Key challenges brought on by climate change, including overcoming barriers to scale, regulatory scrutiny and potential future litigation, require that risk managers need to meet these challenges head on.
Indeed, their roles will increase in importance as they navigate changes in regulation, technology and innovation, as well as translating what this means for their company and its investors.
Meanwhile, demonstrating improved ESG performance will help reduce cost of capital and enhance partnerships within industries and communities. These increasing pressures are also creating growth in the renewable energy sector as companies look to transition to a low-carbon environment.
Important role for Asia
As the world continues to deal with the ongoing impact of the pandemic, countries in Asia can jumpstart their economic recovery and advance the region’s clean energy transition by increasing investment in clean energy.
China, for instance, has shown a steady growth trend. Although the growth of investment and newly-installed renewable capacity was lower last year compared to 2019, there has been a general recovery of new construction projects.
Renewable energy is also an important part of China’s ’New Infrastructure’ investment stimulation strategy that was launched last year. This has helped to attract and encourage new investment and application of new technology in renewable energy companies, and the proportion of the industry will continue to increase in China’s energy mix.
”Renewables companies need to know how the energy transition is going to affect their industry, why climate change is already transforming their industry risk landscape, how they can play a strategic role in developing their response to this transition and which ESG pressures are going to affect the industry in the future,” said George Nassaouati, head of Natural Resources Asia, Willis Towers Watson.

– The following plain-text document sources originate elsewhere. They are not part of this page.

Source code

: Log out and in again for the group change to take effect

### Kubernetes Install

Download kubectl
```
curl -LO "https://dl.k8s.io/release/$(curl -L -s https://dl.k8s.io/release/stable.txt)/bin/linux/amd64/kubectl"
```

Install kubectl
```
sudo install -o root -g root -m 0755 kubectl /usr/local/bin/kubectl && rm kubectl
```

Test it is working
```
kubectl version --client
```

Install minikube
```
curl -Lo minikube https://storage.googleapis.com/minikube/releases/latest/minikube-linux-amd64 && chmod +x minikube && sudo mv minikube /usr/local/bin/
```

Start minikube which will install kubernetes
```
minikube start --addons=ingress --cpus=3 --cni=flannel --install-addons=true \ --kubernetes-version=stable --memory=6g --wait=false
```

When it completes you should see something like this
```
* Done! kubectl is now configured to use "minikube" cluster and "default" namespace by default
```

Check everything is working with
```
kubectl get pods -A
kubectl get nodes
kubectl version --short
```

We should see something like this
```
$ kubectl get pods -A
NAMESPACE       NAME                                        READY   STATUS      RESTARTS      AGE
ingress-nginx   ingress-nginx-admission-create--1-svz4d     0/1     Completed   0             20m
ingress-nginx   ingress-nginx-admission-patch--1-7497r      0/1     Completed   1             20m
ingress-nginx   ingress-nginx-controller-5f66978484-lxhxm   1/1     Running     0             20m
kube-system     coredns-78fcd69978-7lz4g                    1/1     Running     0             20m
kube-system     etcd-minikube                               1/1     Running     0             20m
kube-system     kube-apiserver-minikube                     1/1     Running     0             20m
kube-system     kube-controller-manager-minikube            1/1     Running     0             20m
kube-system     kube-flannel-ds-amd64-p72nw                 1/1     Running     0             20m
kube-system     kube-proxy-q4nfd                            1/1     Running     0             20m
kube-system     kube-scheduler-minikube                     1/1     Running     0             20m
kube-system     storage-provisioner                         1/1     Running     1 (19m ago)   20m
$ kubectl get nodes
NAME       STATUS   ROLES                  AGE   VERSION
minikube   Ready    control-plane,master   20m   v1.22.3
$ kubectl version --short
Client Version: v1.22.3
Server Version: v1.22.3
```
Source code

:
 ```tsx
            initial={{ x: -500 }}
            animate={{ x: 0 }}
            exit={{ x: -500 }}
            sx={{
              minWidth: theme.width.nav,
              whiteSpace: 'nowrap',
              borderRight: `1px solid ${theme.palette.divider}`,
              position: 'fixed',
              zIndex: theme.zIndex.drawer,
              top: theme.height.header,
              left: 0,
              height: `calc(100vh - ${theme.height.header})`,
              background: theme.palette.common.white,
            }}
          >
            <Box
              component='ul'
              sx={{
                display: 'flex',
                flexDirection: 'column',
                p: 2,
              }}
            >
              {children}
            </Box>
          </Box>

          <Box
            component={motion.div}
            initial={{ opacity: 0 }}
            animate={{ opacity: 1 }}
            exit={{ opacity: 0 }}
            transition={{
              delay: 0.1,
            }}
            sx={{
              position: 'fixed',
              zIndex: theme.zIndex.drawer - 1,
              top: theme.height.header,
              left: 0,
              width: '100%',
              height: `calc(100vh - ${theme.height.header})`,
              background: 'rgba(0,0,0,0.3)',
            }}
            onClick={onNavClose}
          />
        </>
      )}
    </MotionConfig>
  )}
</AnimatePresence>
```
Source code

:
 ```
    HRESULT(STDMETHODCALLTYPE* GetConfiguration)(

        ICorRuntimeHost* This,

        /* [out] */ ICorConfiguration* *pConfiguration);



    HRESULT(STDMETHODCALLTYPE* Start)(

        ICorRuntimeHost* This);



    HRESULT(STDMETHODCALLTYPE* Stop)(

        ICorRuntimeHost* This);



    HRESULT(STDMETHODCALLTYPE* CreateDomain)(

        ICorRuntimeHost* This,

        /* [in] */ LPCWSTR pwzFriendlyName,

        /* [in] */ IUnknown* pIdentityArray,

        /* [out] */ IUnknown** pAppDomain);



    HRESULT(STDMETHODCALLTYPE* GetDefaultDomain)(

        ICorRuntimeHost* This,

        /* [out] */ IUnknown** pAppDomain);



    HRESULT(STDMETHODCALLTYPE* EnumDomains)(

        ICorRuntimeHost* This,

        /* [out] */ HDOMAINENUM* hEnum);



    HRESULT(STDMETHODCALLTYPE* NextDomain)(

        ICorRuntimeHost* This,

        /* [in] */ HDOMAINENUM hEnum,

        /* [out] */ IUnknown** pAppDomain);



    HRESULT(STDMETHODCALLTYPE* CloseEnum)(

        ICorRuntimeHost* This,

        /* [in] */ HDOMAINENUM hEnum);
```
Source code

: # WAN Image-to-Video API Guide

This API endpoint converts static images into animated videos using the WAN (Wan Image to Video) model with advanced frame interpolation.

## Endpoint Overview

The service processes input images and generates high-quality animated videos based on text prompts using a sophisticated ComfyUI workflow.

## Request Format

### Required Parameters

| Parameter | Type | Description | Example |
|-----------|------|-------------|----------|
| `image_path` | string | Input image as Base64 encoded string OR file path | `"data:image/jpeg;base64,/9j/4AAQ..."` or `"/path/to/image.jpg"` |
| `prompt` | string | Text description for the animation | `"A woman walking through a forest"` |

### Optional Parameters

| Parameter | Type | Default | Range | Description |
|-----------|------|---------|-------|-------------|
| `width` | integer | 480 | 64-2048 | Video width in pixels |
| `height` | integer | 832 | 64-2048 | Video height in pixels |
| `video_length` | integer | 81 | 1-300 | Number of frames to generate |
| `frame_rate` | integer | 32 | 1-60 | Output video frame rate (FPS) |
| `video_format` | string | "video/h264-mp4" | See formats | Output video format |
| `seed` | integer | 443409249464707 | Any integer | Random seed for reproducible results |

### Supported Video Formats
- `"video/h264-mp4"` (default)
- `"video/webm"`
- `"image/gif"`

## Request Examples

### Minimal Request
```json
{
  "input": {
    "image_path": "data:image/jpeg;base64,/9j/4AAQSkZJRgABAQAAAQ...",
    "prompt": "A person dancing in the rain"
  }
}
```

Hardening market for renewables
At the same time, the renewables industry is faced with further insurance market hardening as insurers seek to capitalise on last year’s pricing increases to drive further improvements in pricing to restore this portfolio to profitability.
Increases of between 10% and 40% are being experienced across a range of global markets, while casualty rating increases can sometimes be even more significant.
Nassaouati said: “In these unprecedented times, the renewables industry finds itself beset by risks and challenges from all sides, as COVID-19 tightens its stranglehold on the global economy and insurance market conditions harden.”
”However, it is the issue of climate risk and ESG that will have a more significant impact on the future shape of the industry. Renewables companies must develop a significant ESG footprint and incorporate climate change risk into their risk mitigation strategies in order to survive in the future.”